• [WHAT THIS TASK INVOLVES] Please take the records that follow and repeat exactly the lines starting with the line with "Zum Inhalt springen" and going on through the line with "tháng giao tranh với Iran".

Segment Start: DATA FOR ANALYSIS

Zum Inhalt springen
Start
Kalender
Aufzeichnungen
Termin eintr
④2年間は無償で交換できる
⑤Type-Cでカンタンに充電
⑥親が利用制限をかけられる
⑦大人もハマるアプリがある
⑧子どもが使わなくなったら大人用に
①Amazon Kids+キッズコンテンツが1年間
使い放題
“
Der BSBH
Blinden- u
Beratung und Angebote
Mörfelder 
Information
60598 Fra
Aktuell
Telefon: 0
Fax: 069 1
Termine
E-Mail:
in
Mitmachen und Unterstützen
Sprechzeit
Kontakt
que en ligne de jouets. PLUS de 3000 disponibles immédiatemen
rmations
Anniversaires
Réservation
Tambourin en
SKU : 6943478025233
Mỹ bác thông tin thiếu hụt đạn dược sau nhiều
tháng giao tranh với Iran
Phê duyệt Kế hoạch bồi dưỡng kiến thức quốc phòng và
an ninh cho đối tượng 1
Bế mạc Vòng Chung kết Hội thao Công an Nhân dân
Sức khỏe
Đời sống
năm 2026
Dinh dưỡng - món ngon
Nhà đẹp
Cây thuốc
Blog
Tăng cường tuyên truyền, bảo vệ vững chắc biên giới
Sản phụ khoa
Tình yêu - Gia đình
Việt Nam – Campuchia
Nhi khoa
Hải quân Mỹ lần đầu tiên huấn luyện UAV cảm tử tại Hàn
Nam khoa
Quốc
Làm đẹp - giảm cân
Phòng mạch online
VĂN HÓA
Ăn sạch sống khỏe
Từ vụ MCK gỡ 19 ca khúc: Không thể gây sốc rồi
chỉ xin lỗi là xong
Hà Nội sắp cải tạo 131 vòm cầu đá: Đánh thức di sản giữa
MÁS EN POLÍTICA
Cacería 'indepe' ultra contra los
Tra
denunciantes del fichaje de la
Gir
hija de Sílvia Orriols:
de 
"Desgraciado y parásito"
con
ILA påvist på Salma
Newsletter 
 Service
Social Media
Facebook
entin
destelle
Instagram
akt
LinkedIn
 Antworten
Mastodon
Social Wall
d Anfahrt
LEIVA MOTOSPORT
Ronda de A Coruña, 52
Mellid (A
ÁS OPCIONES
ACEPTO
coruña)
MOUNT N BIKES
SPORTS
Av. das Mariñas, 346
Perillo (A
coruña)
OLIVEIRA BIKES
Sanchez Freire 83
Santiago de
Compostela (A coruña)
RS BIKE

Segment End: DATA FOR ANALYSIS
Segment Start: DATA FOR ANALYSIS

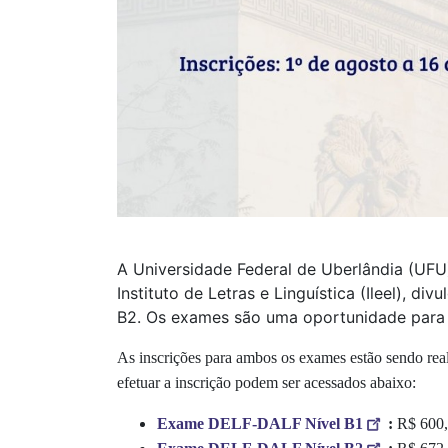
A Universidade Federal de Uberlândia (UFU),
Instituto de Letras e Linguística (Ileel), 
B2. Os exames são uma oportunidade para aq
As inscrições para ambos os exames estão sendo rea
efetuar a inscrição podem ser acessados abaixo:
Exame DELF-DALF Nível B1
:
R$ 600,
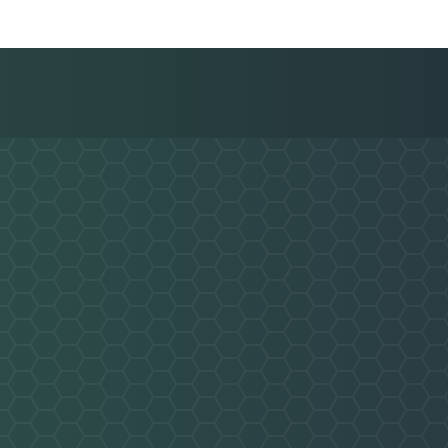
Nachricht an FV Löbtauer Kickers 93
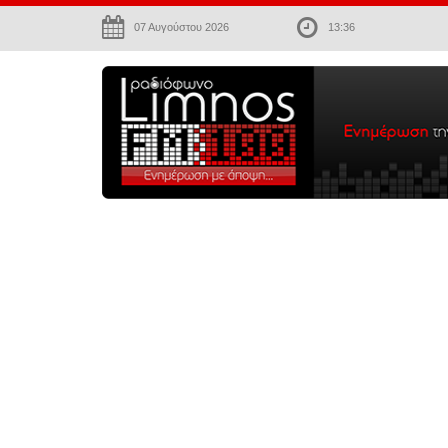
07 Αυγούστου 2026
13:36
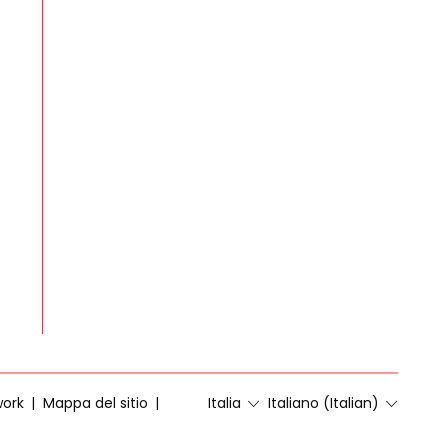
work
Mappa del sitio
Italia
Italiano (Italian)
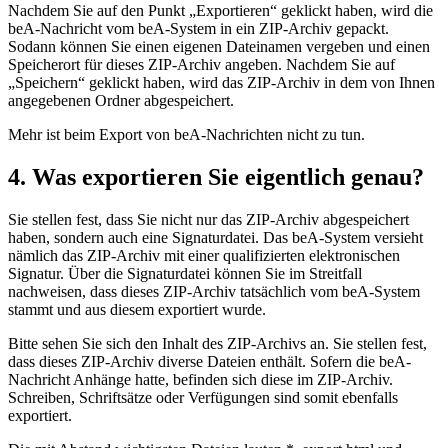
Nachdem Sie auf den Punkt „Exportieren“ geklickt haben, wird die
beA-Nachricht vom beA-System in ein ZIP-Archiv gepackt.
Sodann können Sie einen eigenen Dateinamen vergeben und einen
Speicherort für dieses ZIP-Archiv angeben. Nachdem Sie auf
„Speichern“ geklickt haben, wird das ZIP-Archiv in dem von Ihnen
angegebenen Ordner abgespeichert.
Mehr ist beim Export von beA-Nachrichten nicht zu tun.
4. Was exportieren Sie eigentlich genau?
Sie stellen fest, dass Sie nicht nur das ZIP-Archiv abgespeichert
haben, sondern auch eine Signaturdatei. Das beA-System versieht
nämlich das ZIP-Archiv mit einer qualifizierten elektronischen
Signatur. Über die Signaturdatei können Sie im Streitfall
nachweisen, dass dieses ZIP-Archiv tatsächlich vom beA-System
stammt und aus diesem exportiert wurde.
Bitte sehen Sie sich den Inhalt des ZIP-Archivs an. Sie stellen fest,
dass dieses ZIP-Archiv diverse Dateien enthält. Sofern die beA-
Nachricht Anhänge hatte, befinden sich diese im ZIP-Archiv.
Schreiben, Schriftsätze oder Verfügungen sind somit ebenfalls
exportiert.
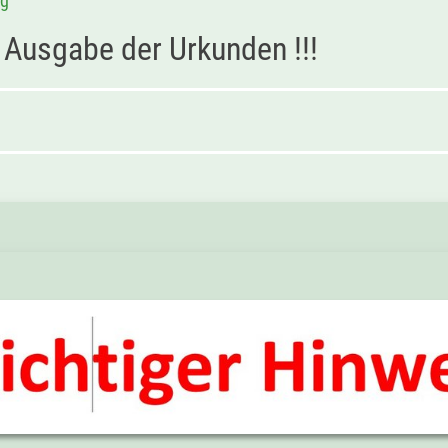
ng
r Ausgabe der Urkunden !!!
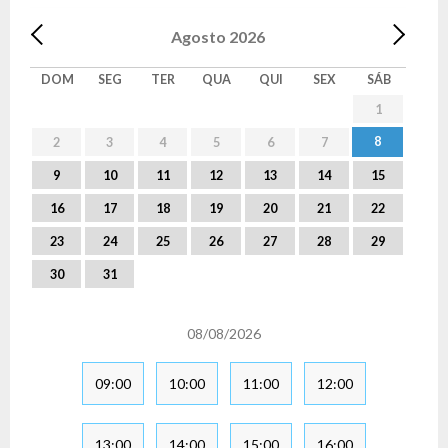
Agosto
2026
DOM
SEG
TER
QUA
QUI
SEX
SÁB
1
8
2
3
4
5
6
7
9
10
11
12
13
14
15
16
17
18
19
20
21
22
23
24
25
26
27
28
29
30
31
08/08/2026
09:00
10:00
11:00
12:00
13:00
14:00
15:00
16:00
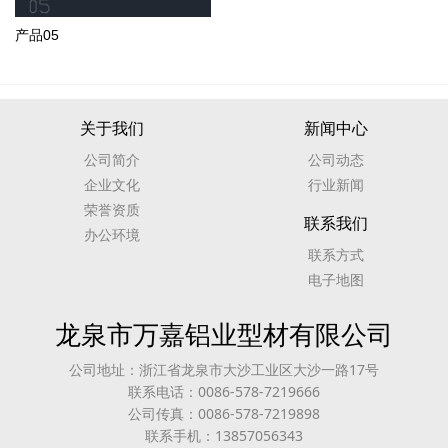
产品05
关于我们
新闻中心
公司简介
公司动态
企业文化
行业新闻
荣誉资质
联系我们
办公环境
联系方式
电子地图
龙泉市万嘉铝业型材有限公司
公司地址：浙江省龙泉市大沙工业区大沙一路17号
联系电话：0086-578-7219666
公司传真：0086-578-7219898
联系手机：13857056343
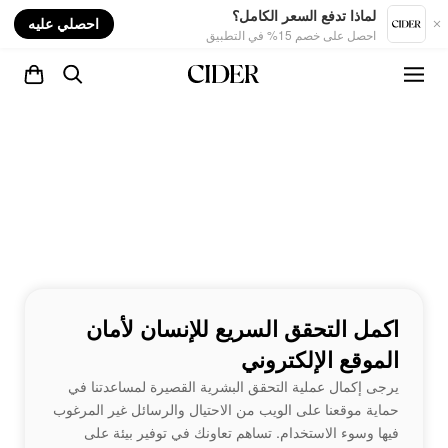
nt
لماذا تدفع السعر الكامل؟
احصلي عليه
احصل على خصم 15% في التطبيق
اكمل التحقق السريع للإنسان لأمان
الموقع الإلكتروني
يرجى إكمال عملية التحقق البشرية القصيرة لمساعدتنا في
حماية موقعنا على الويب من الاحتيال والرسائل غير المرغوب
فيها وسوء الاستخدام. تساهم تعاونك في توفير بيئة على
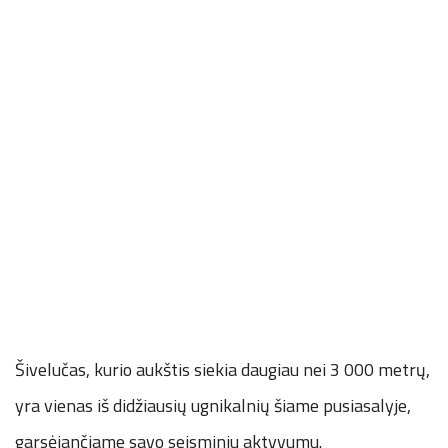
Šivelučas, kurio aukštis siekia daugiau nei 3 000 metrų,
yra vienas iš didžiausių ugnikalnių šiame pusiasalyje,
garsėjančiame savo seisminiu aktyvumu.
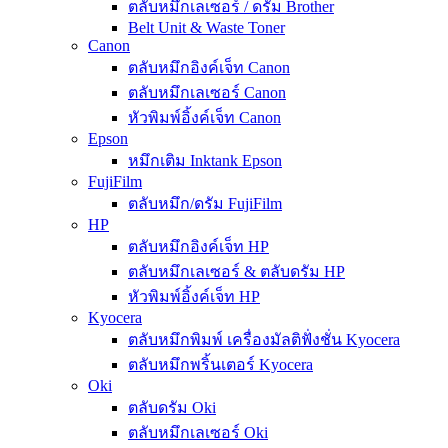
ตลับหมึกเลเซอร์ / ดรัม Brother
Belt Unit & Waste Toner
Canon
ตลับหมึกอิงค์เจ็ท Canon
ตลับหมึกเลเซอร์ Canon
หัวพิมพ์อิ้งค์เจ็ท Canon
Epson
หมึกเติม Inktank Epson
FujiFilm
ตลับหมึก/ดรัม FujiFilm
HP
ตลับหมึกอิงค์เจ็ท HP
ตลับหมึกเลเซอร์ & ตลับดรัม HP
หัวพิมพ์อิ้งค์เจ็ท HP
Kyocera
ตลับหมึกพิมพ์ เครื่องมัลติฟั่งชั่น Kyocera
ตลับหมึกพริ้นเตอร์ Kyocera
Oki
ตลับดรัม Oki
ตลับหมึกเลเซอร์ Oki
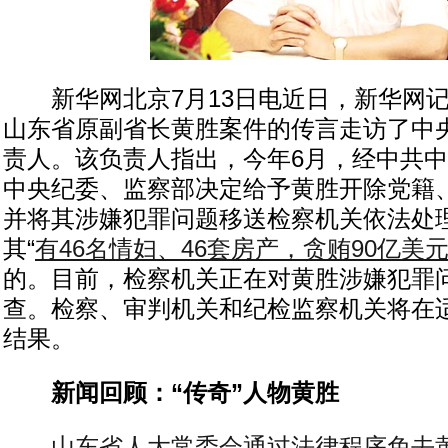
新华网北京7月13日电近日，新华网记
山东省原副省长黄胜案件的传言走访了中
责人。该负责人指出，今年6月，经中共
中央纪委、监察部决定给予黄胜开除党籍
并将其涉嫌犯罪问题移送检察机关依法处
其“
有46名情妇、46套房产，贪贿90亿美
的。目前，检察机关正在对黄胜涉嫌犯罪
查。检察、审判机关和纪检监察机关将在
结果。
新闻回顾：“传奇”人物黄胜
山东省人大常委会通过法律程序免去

Segment End: DATA FOR ANALYSIS
Segment Start: DATA FOR ANALYSIS

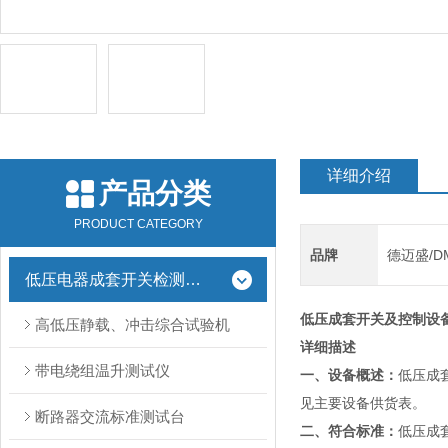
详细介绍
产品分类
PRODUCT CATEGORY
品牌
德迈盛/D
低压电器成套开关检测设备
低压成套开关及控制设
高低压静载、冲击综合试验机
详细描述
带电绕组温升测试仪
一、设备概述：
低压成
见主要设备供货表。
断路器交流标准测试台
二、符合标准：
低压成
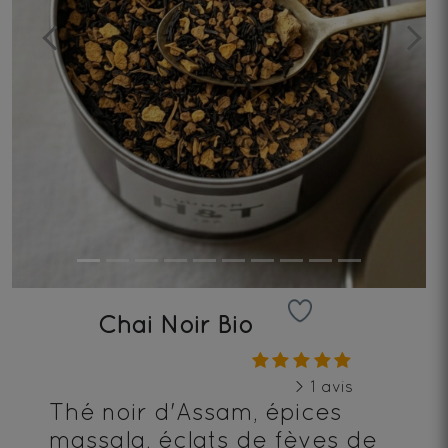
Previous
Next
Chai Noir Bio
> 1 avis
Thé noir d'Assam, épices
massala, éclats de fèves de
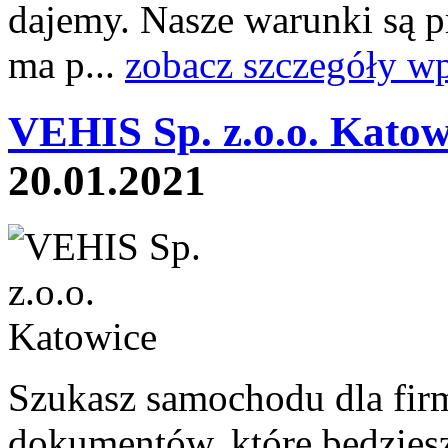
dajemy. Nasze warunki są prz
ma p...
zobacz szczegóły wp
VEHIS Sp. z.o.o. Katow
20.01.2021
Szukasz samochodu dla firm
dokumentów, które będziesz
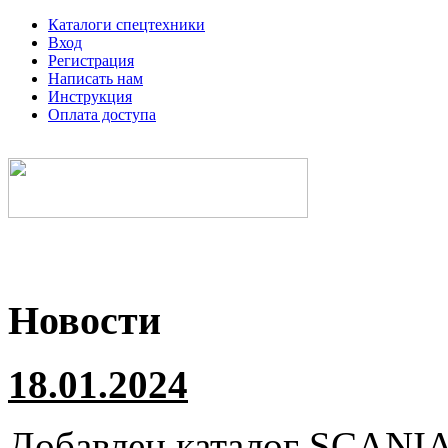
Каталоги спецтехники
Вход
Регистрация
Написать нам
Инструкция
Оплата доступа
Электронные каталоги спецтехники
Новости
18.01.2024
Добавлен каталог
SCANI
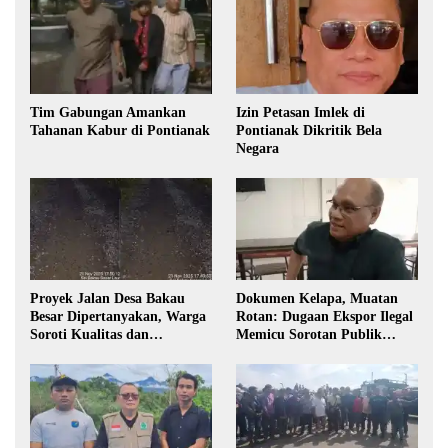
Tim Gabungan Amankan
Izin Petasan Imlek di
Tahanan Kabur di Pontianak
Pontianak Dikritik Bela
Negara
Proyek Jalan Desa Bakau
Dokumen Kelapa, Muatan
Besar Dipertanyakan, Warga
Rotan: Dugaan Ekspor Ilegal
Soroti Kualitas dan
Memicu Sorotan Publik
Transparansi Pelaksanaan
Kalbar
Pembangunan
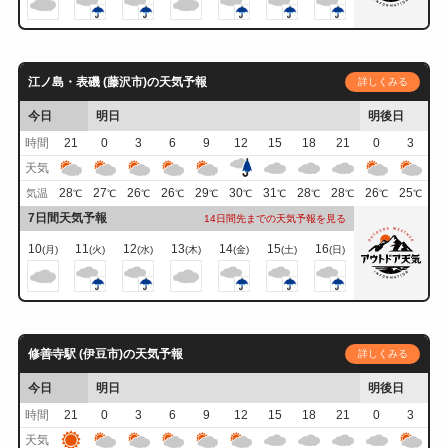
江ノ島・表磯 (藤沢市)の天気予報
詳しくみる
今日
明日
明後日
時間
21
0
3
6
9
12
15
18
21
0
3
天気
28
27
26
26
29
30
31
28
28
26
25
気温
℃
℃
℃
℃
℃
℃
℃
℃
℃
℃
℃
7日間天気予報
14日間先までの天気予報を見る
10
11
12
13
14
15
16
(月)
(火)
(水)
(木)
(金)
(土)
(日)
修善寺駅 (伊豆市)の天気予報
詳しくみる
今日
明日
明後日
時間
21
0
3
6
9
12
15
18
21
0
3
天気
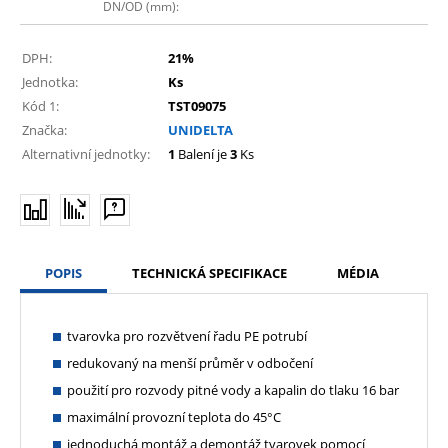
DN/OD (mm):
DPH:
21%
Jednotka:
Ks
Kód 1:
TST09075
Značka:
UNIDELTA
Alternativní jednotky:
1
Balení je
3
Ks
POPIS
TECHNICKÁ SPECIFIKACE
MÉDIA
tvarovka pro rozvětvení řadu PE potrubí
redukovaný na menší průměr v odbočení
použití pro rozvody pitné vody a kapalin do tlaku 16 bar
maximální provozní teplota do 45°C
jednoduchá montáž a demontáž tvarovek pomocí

Segment End: DATA FOR ANALYSIS

• [RESPONSE TO THIS TASK]
Zum Inhalt springen
Start
Kalender
Aufzeichnungen
Termin eintr
④2年間は無償で交換できる
⑤Type-Cでカンタンに充電
⑥親が利用制限をかけられる
⑦大人もハマるアプリがある
⑧子どもが使わなくなったら大人用に
①Amazon Kids+キッズコンテンツが1年間
使い放題
“
Der BSBH
Blinden- u
Beratung und Angebote
Mörfelder 
Information
60598 Fra
Aktuell
Telefon: 0
Fax: 069 1
Termine
E-Mail:
in
Mitmachen und Unterstützen
Sprechzeit
Kontakt
que en ligne de jouets. PLUS de 3000 disponibles immédiatemen
rmations
Anniversaires
Réservation
Tambourin en
SKU : 6943478025233
Mỹ bác thông tin thiếu hụt đạn dược sau nhiều
tháng giao tranh với Iran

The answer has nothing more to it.